### TASK INSTRUCTIONS
Extract the line that contains "laptop: none [381,416,592,566]" and every line after it through the end of the records below, exactly as written, leaving out any pictures.

(Records drawn from a dataset)
· · ·
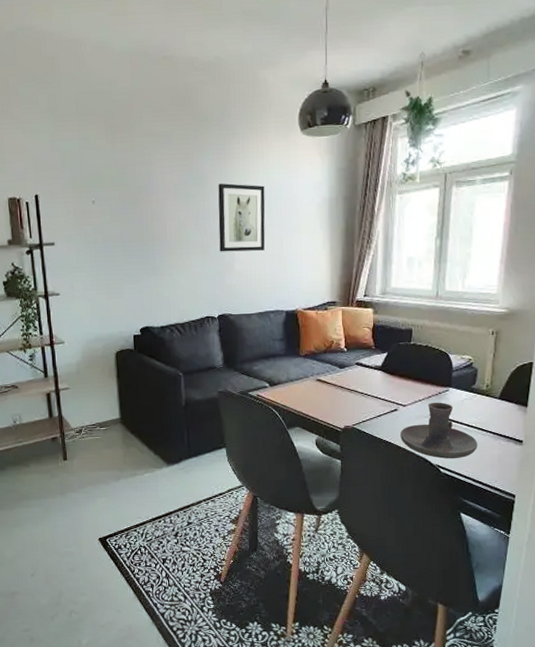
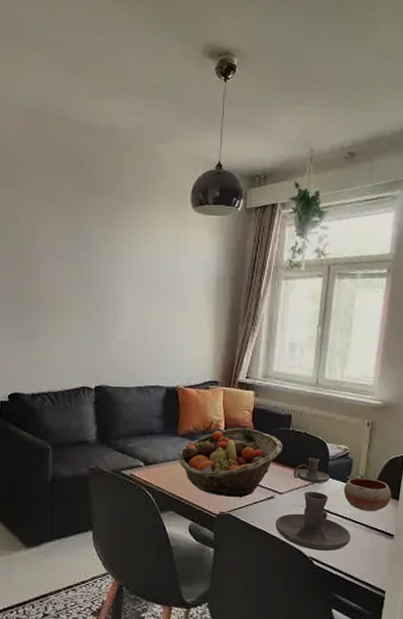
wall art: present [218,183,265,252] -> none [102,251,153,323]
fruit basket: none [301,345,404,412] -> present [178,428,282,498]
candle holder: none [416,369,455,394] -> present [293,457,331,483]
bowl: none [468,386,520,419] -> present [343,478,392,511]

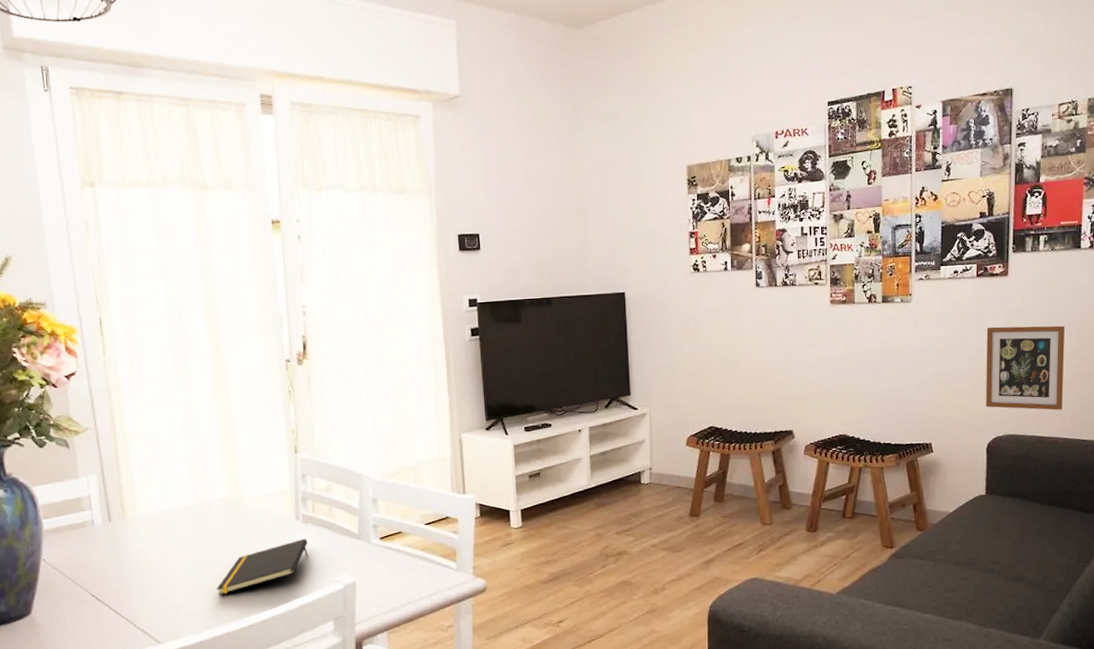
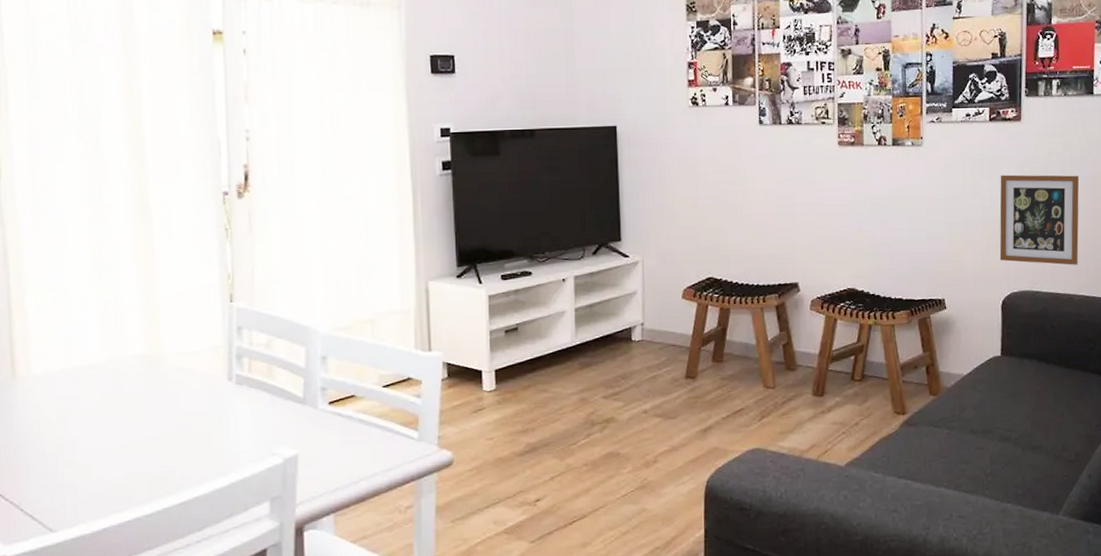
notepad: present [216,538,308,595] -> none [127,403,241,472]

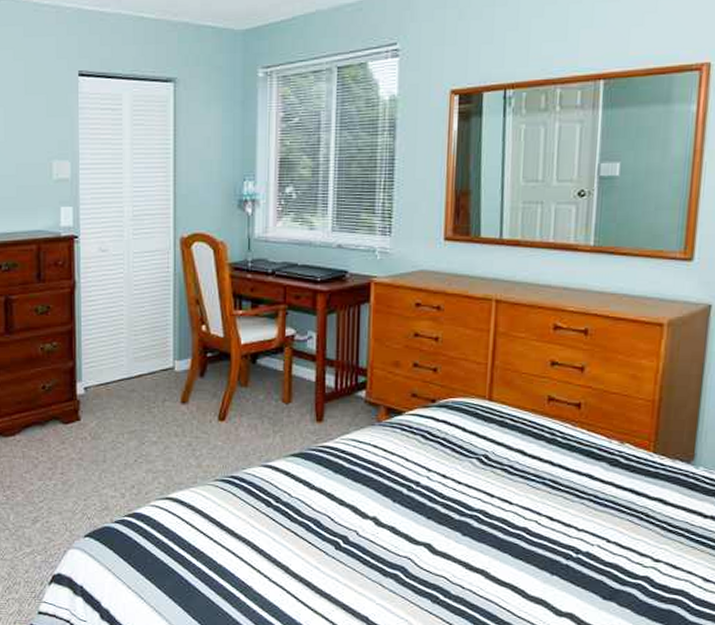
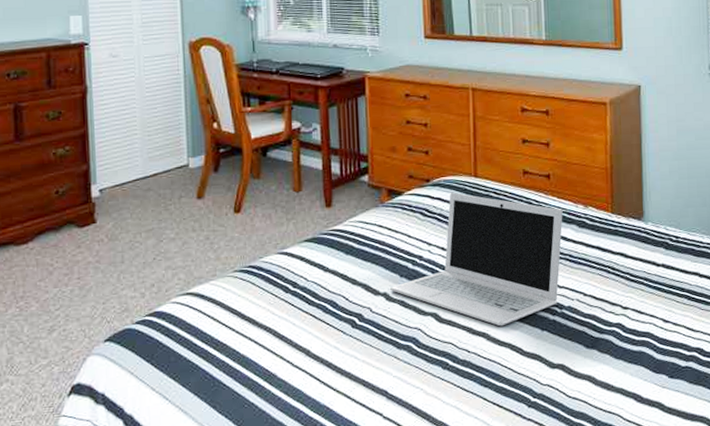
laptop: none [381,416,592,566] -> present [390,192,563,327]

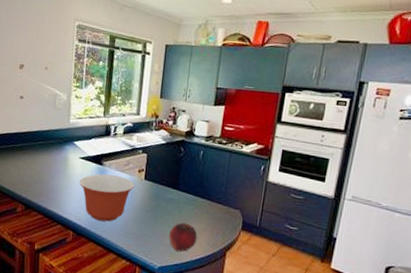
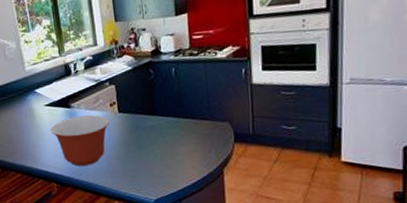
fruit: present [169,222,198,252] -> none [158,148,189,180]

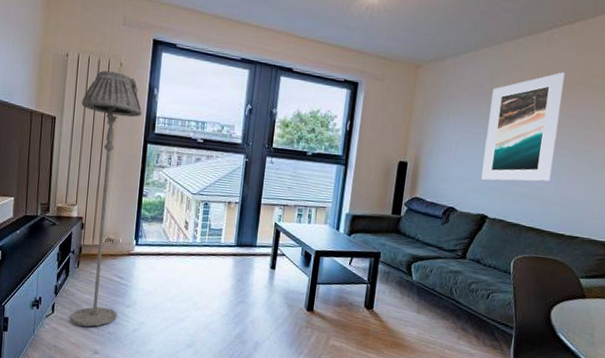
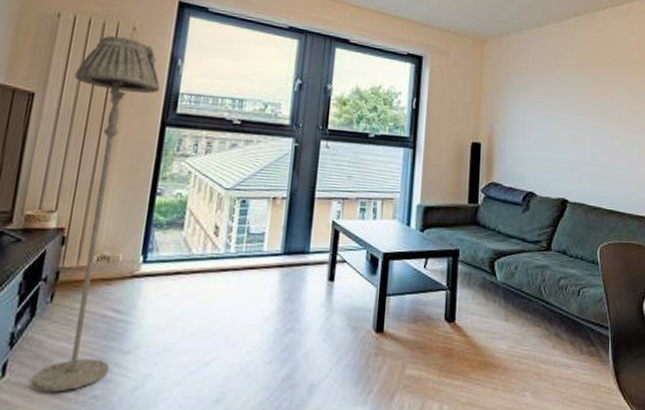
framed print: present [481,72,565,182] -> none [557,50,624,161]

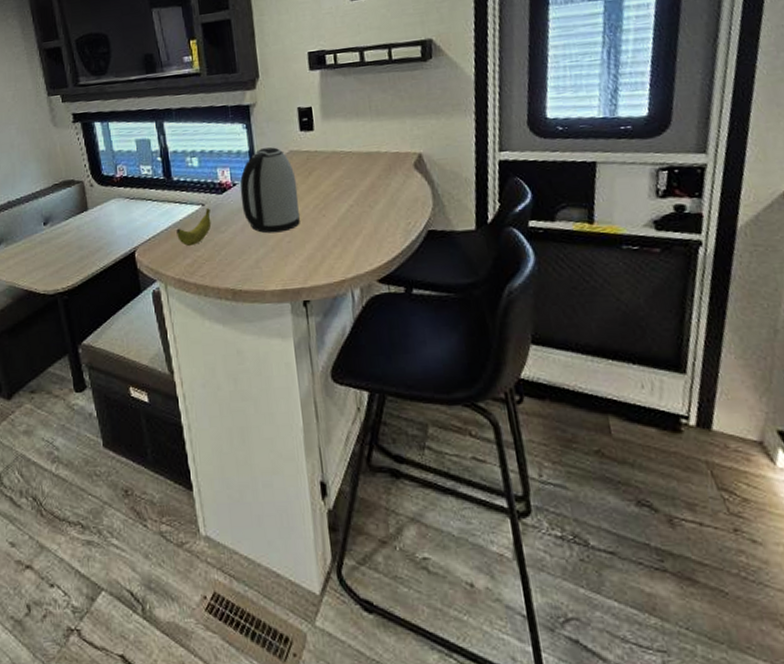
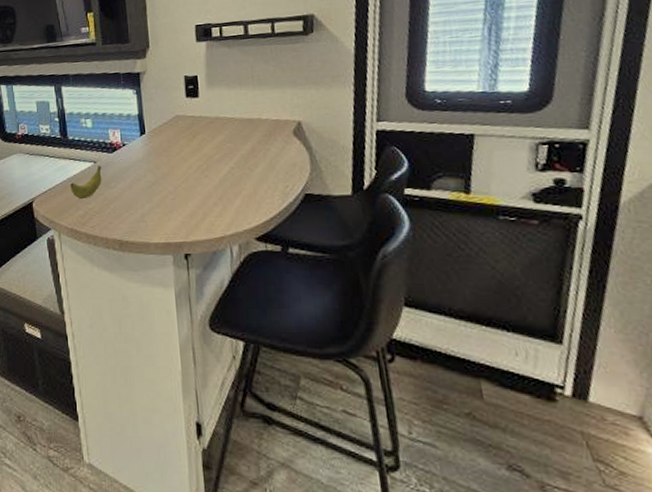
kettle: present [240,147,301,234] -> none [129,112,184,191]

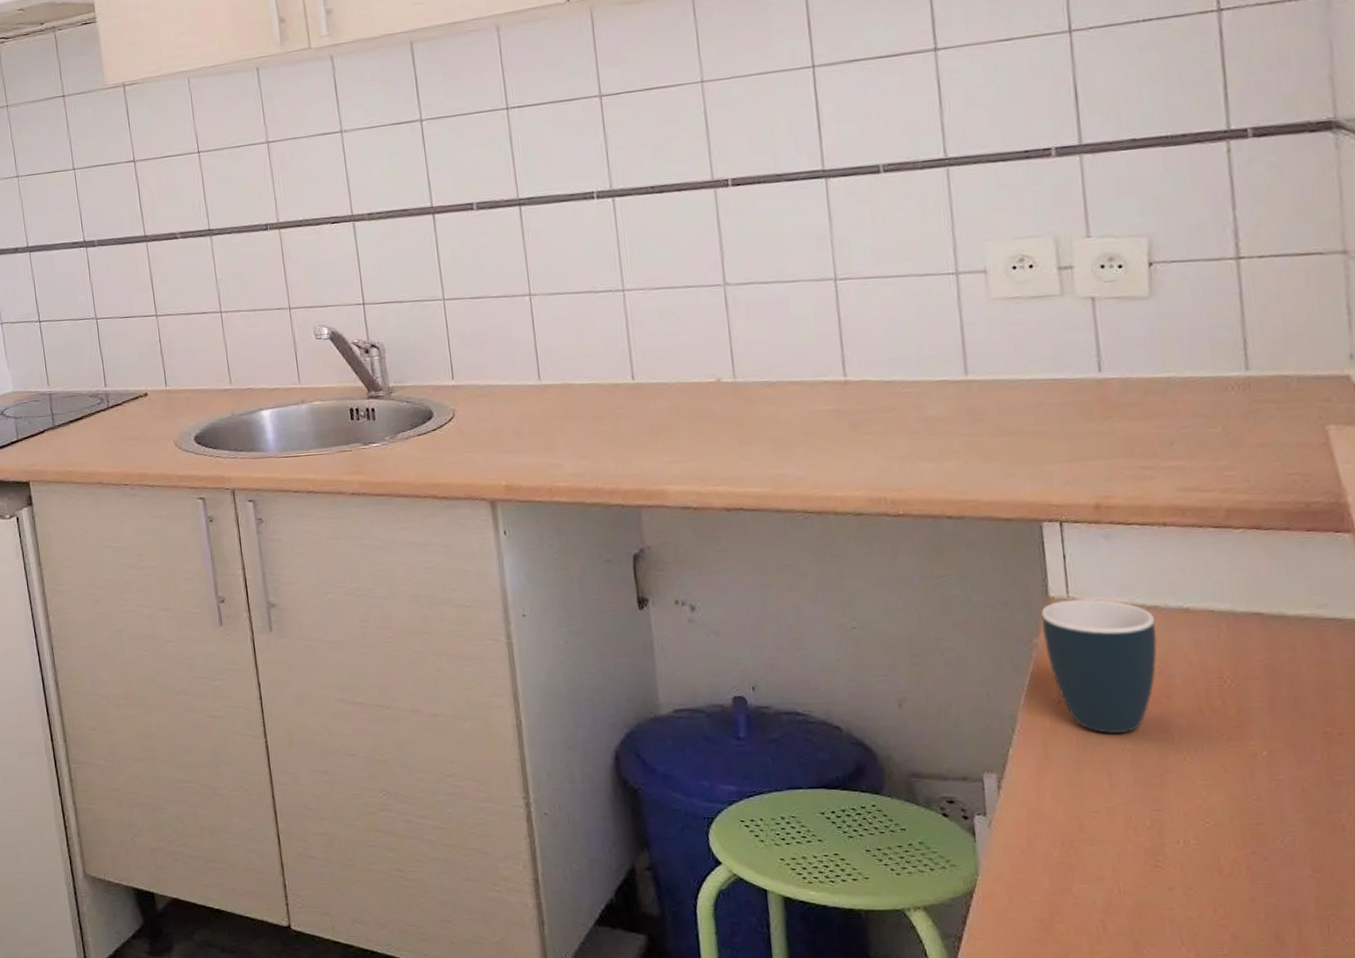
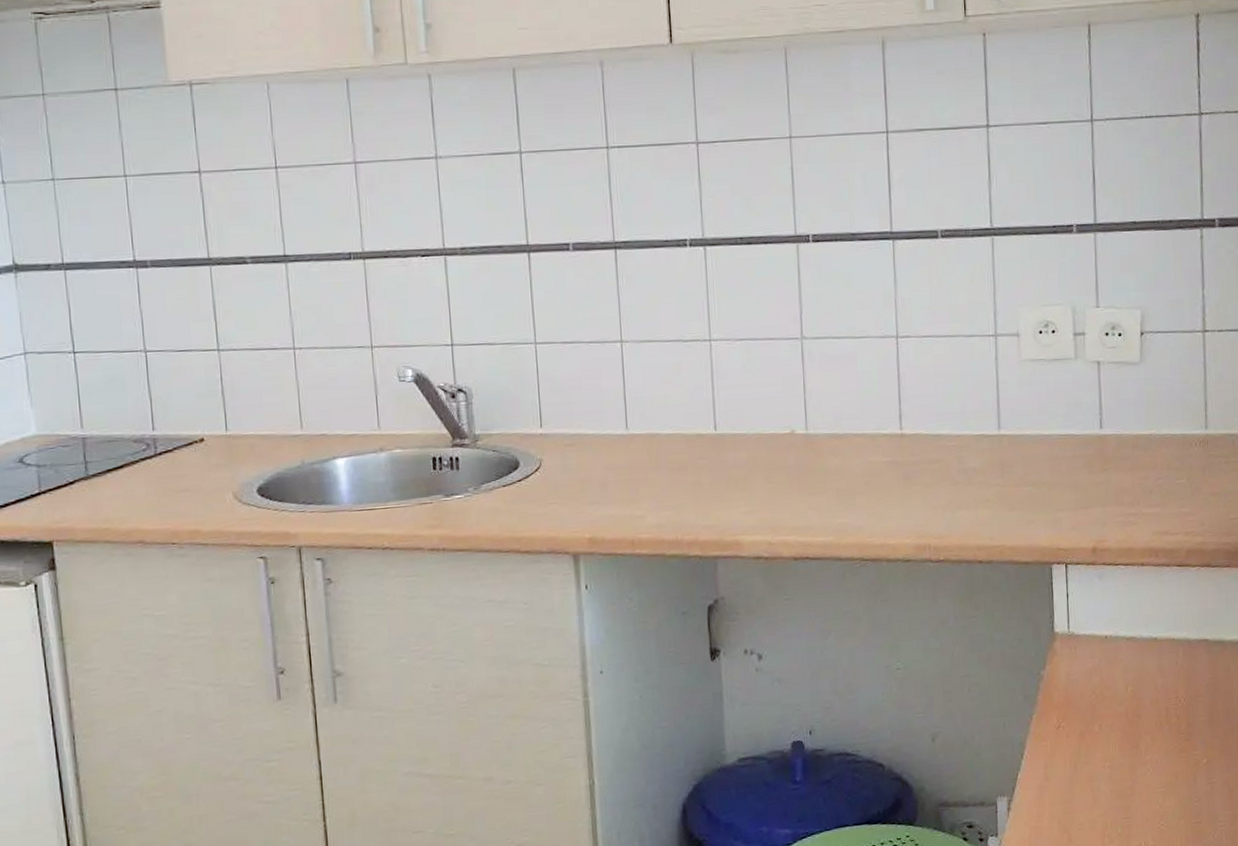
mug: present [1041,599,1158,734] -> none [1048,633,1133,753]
· · ·
### RESULT OF THIS TASK
laptop: none [381,416,592,566] -> present [390,192,563,327]

fruit: present [169,222,198,252] -> none [158,148,189,180]

framed print: present [481,72,565,182] -> none [557,50,624,161]

kettle: present [240,147,301,234] -> none [129,112,184,191]

mug: present [1041,599,1158,734] -> none [1048,633,1133,753]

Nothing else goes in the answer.